Saved data entries
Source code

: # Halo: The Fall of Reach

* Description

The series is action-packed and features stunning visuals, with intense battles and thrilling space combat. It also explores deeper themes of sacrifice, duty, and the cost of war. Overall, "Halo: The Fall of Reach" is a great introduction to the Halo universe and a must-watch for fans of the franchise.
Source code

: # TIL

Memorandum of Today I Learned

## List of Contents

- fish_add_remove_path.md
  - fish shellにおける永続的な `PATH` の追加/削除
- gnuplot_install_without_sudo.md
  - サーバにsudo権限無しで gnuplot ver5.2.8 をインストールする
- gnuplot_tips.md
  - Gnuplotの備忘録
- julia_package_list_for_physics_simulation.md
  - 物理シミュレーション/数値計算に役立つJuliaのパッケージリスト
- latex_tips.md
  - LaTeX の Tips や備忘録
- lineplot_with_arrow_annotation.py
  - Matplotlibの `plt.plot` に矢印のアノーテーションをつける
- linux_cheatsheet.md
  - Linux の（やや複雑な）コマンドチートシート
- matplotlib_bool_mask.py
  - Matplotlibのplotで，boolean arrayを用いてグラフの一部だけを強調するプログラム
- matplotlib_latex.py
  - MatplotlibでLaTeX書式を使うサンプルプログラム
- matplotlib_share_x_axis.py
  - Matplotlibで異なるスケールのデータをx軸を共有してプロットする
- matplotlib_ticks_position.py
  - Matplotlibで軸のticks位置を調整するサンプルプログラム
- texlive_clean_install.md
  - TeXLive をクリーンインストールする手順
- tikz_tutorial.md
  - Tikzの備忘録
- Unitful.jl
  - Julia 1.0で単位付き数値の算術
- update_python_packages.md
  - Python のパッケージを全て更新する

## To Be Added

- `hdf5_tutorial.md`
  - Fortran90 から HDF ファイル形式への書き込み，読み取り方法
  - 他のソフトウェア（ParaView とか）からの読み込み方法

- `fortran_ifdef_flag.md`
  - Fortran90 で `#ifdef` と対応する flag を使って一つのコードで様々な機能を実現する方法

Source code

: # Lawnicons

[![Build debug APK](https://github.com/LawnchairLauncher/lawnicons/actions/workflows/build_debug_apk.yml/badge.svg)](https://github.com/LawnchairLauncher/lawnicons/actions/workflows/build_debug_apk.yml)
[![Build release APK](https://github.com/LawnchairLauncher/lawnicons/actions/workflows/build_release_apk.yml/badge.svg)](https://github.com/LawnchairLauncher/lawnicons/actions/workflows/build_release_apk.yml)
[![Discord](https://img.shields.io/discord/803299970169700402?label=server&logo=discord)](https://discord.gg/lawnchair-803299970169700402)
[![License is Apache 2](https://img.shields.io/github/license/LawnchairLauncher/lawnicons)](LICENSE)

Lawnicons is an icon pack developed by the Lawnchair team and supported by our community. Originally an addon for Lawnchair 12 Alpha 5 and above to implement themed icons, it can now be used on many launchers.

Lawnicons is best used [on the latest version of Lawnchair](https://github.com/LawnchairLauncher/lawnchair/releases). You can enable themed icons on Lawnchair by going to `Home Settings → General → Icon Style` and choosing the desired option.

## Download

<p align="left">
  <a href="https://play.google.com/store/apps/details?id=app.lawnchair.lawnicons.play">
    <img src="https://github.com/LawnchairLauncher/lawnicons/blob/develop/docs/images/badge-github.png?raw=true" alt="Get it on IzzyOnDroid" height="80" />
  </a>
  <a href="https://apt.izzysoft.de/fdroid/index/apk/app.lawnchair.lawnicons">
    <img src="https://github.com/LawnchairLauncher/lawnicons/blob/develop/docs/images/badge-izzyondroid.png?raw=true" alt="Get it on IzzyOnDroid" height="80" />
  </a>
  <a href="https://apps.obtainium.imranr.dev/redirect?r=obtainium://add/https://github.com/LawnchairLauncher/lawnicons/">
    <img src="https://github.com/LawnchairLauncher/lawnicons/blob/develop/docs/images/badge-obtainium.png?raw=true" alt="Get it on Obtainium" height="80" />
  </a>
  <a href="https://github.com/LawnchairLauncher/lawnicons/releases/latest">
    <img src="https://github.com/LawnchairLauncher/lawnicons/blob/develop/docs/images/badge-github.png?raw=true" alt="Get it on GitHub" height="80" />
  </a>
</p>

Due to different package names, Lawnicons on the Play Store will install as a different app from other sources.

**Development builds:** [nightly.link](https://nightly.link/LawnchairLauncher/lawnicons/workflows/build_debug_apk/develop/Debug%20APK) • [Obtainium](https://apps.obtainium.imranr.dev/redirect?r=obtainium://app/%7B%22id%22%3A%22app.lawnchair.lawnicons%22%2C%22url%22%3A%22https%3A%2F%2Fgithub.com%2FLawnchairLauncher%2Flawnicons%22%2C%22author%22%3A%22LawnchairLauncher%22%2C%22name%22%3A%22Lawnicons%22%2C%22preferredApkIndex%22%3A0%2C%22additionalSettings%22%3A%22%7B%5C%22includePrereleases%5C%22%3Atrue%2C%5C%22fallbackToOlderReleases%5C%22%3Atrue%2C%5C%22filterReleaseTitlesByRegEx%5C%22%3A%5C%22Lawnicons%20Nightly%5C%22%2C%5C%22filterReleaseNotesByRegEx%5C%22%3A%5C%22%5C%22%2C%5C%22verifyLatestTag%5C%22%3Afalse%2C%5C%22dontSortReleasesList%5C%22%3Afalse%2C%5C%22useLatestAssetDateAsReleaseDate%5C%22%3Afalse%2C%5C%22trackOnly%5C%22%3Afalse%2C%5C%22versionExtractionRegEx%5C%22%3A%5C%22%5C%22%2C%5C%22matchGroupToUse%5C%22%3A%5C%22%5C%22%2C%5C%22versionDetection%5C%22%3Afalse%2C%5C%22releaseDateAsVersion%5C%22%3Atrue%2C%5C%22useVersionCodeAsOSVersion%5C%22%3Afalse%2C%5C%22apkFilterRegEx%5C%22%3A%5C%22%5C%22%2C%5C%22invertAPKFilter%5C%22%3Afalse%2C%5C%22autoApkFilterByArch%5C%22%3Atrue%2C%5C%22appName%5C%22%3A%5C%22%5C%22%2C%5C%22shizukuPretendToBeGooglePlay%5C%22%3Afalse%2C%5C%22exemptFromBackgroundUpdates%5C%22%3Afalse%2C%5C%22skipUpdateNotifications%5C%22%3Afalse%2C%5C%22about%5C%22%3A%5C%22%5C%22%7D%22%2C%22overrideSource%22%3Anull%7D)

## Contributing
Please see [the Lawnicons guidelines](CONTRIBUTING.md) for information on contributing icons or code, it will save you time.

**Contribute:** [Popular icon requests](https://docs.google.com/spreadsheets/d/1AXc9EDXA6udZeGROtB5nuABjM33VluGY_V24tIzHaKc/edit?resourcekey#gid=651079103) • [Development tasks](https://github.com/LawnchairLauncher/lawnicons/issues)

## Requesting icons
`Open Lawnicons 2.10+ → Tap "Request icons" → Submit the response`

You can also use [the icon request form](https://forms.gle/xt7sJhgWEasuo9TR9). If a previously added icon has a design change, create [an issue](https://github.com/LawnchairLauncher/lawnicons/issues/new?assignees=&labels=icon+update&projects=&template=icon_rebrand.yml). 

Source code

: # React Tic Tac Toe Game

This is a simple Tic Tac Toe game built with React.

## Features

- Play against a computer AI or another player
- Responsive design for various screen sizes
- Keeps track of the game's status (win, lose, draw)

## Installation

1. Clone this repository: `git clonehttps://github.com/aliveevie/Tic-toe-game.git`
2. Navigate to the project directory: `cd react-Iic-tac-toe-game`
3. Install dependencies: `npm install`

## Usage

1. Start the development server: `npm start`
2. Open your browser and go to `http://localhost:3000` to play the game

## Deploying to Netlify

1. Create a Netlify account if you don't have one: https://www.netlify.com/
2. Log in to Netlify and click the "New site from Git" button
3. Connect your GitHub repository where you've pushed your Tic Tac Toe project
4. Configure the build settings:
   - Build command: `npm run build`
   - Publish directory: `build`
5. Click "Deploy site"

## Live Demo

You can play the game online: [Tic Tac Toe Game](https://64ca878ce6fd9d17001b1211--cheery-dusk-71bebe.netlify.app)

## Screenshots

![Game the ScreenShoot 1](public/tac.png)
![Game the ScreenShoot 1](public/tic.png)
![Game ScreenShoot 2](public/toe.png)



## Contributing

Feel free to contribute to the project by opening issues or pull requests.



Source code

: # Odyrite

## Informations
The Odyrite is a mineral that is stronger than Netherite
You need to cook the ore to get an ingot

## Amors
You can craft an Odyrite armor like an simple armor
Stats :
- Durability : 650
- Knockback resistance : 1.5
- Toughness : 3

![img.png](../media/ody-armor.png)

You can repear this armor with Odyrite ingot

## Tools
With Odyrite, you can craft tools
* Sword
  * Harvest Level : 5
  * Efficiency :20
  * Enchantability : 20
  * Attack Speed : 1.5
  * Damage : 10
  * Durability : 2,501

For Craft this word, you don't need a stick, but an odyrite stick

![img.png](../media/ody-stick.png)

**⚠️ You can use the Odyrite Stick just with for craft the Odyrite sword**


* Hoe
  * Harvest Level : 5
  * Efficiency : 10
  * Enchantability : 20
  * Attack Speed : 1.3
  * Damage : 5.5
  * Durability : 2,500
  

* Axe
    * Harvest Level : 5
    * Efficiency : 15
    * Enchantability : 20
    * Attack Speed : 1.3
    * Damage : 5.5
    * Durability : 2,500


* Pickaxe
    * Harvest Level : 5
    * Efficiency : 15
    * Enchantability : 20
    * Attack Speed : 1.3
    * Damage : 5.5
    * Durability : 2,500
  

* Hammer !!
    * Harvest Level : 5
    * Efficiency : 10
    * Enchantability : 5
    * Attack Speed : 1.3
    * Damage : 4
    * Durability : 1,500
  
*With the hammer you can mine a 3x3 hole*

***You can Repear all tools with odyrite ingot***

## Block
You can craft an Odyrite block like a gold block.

#### Problem to solve
From the records above, print only the lines between the one holding "## Screenshots" and the one holding "The Odyrite is", inclusive, exactly as they stand.

#### Output of the task
## Screenshots

![Game the ScreenShoot 1](public/tac.png)
![Game the ScreenShoot 1](public/tic.png)
![Game ScreenShoot 2](public/toe.png)



## Contributing

Feel free to contribute to the project by opening issues or pull requests.



Source code

: # Odyrite

## Informations
The Odyrite is a mineral that is stronger than Netherite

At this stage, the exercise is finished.